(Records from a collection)
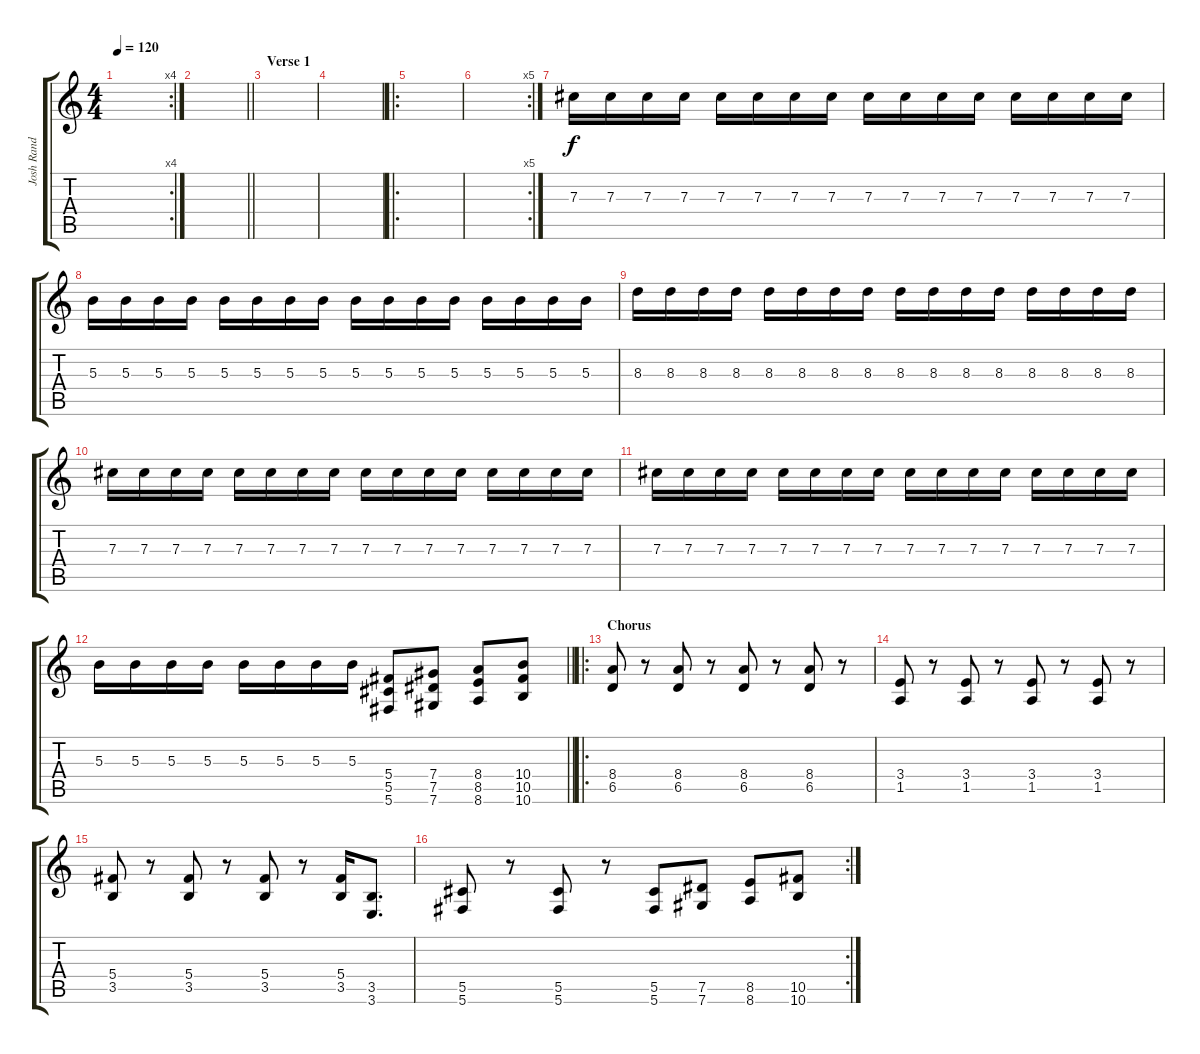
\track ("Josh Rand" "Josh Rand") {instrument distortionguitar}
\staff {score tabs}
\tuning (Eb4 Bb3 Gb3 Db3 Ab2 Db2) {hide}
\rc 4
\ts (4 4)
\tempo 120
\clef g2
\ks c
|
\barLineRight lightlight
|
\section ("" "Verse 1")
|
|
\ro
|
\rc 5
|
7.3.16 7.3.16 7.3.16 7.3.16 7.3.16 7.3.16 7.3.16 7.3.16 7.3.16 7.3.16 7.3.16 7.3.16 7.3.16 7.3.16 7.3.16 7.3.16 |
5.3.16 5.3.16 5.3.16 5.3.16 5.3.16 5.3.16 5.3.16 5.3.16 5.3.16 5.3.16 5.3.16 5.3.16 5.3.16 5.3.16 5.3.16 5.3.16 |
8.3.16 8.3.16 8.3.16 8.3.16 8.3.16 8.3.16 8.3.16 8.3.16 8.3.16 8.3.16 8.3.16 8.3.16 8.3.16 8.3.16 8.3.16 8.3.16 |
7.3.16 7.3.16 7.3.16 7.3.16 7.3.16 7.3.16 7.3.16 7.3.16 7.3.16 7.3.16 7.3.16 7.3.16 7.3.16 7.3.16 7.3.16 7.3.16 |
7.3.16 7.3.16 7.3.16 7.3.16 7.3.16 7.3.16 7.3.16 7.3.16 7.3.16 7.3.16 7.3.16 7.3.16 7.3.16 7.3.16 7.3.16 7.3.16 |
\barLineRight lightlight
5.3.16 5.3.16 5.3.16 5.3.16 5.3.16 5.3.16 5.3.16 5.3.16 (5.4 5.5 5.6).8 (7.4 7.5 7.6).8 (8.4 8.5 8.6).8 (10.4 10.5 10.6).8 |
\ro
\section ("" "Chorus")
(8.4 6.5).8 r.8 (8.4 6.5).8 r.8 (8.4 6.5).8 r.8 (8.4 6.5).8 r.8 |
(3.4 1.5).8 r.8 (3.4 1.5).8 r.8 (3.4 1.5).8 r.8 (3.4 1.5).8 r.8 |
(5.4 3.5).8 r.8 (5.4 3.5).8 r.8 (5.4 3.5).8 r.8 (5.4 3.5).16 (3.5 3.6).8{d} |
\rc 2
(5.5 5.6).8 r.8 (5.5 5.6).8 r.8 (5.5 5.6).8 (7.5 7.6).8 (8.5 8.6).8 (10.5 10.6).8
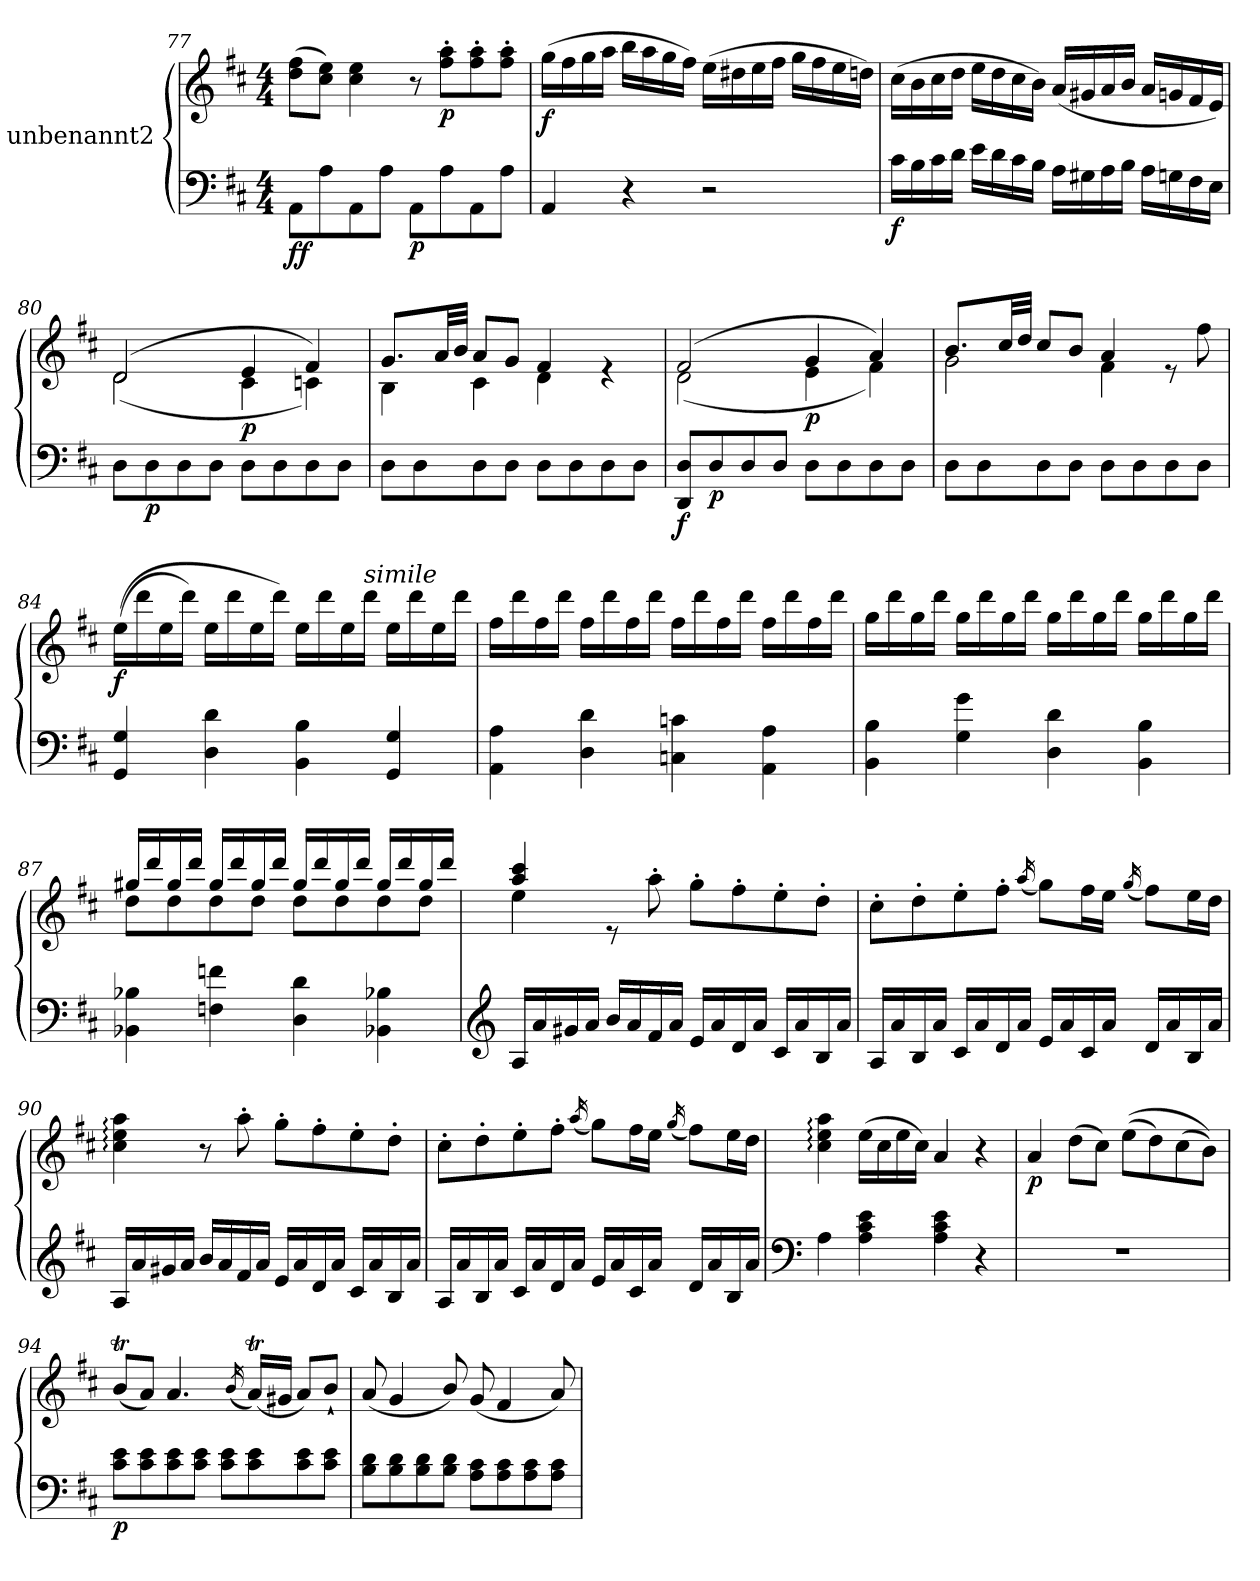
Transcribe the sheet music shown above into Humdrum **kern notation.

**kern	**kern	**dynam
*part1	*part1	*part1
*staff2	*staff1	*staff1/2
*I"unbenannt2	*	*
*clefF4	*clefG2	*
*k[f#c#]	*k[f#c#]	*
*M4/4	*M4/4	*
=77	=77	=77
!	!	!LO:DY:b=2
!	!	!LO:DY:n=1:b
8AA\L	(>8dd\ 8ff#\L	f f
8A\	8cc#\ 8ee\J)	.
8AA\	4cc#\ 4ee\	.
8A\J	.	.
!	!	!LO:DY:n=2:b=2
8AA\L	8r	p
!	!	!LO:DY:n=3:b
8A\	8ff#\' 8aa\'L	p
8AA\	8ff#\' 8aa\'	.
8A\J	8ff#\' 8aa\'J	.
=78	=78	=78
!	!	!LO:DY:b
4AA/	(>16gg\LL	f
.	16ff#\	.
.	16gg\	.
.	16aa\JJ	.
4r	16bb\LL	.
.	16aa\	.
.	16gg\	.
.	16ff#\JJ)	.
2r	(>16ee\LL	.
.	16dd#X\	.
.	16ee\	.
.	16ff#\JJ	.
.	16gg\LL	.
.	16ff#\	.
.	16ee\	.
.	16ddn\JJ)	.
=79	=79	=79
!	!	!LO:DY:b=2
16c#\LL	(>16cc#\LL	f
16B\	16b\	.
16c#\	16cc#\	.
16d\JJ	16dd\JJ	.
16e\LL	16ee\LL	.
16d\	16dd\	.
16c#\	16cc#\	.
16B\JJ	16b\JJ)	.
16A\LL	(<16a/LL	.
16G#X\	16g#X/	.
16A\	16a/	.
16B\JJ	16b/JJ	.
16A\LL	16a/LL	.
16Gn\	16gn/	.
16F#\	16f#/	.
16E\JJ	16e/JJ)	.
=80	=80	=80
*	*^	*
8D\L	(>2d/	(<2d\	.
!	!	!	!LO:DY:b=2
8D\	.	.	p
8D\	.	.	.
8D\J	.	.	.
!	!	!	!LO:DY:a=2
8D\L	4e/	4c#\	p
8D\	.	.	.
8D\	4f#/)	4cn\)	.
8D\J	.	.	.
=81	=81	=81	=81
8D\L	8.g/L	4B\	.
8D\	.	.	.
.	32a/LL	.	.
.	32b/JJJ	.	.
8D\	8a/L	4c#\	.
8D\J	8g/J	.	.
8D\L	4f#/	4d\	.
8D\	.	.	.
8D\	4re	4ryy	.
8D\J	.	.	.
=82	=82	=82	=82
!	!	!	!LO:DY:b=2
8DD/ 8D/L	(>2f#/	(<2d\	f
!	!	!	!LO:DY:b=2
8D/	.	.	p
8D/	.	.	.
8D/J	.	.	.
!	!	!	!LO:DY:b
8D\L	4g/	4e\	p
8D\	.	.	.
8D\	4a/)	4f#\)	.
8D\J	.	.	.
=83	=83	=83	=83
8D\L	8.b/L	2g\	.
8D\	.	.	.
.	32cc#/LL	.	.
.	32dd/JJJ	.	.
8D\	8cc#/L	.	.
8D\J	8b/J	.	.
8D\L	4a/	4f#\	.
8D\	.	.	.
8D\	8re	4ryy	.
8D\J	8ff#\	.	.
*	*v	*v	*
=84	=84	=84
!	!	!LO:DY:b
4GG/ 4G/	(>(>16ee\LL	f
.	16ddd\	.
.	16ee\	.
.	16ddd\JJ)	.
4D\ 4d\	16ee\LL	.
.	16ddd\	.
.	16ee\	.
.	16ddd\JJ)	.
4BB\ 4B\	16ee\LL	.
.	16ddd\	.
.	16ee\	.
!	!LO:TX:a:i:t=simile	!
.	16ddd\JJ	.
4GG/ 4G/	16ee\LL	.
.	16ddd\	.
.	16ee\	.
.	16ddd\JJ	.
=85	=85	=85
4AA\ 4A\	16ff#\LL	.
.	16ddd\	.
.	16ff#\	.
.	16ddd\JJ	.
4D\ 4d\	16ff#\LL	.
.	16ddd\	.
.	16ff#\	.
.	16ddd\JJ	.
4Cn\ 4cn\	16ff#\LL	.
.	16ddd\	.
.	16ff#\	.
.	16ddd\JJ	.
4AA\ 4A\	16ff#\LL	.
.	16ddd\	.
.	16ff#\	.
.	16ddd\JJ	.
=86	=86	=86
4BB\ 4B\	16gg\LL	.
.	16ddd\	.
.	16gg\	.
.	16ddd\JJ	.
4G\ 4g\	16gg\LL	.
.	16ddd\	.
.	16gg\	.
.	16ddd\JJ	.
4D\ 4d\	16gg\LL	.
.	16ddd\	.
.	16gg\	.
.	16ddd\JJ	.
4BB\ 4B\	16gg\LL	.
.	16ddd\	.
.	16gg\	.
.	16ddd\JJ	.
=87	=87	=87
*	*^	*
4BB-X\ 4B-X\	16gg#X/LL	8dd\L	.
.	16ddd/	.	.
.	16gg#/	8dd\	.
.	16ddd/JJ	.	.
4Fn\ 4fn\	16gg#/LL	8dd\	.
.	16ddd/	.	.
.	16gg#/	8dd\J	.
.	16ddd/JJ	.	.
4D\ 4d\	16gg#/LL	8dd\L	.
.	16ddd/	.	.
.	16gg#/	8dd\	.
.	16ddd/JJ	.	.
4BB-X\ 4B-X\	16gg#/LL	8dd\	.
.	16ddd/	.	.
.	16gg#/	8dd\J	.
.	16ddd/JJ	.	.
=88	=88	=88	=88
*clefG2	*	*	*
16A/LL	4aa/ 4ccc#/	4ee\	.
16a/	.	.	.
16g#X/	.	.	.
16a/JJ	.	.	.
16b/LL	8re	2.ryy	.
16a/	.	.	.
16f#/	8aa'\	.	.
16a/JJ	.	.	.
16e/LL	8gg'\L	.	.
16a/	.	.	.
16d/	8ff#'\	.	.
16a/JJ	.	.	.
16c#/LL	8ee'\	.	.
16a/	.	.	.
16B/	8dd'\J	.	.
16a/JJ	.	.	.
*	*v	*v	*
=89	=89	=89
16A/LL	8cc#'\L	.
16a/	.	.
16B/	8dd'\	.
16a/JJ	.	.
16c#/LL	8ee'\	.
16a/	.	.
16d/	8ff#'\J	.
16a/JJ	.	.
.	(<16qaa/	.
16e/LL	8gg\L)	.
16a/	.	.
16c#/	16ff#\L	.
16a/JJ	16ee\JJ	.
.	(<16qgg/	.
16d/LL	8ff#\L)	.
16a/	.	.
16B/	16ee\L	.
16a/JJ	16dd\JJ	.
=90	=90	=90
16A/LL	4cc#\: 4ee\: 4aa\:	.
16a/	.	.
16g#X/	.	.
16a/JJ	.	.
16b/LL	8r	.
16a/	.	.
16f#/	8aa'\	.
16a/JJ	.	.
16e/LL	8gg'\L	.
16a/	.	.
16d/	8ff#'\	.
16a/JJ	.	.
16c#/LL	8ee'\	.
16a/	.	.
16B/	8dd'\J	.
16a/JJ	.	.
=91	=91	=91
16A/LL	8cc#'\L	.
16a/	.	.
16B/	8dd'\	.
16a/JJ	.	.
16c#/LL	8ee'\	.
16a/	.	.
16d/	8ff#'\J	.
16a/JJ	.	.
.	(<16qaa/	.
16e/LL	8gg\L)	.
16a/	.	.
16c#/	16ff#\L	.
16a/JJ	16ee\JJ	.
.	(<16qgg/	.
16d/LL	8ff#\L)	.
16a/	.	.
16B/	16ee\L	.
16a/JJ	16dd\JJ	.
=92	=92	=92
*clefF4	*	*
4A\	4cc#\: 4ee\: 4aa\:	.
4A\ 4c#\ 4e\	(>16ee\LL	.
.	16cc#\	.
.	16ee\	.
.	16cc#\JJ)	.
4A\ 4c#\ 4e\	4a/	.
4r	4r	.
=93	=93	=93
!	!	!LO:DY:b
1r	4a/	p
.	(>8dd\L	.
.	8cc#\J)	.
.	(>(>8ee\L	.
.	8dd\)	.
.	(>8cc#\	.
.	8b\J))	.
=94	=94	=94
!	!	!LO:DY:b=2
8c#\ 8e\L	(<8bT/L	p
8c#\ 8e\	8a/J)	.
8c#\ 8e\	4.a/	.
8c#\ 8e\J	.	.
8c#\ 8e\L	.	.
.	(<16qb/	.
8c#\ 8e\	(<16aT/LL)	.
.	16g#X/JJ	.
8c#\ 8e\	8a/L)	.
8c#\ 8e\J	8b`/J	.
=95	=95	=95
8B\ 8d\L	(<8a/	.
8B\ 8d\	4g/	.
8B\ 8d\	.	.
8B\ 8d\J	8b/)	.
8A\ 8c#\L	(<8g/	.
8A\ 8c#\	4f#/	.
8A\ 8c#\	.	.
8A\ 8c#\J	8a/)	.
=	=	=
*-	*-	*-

What is required » Give the data from its first line up to and including the line with "Transcribe the sheet" as a JSON list of strings, one string per line, with blank lines left out. Leave the pictures out of the answer.

Expected output »
[
  "\\track (\"Josh Rand\" \"Josh Rand\") {instrument distortionguitar}",
  "\\staff {score tabs}",
  "\\tuning (Eb4 Bb3 Gb3 Db3 Ab2 Db2) {hide}",
  "\\rc 4",
  "\\ts (4 4)",
  "\\tempo 120",
  "\\clef g2",
  "\\ks c",
  "|",
  "\\barLineRight lightlight",
  "|",
  "\\section (\"\" \"Verse 1\")",
  "|",
  "|",
  "\\ro",
  "|",
  "\\rc 5",
  "|",
  "7.3.16 7.3.16 7.3.16 7.3.16 7.3.16 7.3.16 7.3.16 7.3.16 7.3.16 7.3.16 7.3.16 7.3.16 7.3.16 7.3.16 7.3.16 7.3.16 |",
  "5.3.16 5.3.16 5.3.16 5.3.16 5.3.16 5.3.16 5.3.16 5.3.16 5.3.16 5.3.16 5.3.16 5.3.16 5.3.16 5.3.16 5.3.16 5.3.16 |",
  "8.3.16 8.3.16 8.3.16 8.3.16 8.3.16 8.3.16 8.3.16 8.3.16 8.3.16 8.3.16 8.3.16 8.3.16 8.3.16 8.3.16 8.3.16 8.3.16 |",
  "7.3.16 7.3.16 7.3.16 7.3.16 7.3.16 7.3.16 7.3.16 7.3.16 7.3.16 7.3.16 7.3.16 7.3.16 7.3.16 7.3.16 7.3.16 7.3.16 |",
  "7.3.16 7.3.16 7.3.16 7.3.16 7.3.16 7.3.16 7.3.16 7.3.16 7.3.16 7.3.16 7.3.16 7.3.16 7.3.16 7.3.16 7.3.16 7.3.16 |",
  "\\barLineRight lightlight",
  "5.3.16 5.3.16 5.3.16 5.3.16 5.3.16 5.3.16 5.3.16 5.3.16 (5.4 5.5 5.6).8 (7.4 7.5 7.6).8 (8.4 8.5 8.6).8 (10.4 10.5 10.6).8 |",
  "\\ro",
  "\\section (\"\" \"Chorus\")",
  "(8.4 6.5).8 r.8 (8.4 6.5).8 r.8 (8.4 6.5).8 r.8 (8.4 6.5).8 r.8 |",
  "(3.4 1.5).8 r.8 (3.4 1.5).8 r.8 (3.4 1.5).8 r.8 (3.4 1.5).8 r.8 |",
  "(5.4 3.5).8 r.8 (5.4 3.5).8 r.8 (5.4 3.5).8 r.8 (5.4 3.5).16 (3.5 3.6).8{d} |",
  "\\rc 2",
  "(5.5 5.6).8 r.8 (5.5 5.6).8 r.8 (5.5 5.6).8 (7.5 7.6).8 (8.5 8.6).8 (10.5 10.6).8",
  "Transcribe the sheet music shown above into Humdrum **kern notation."
]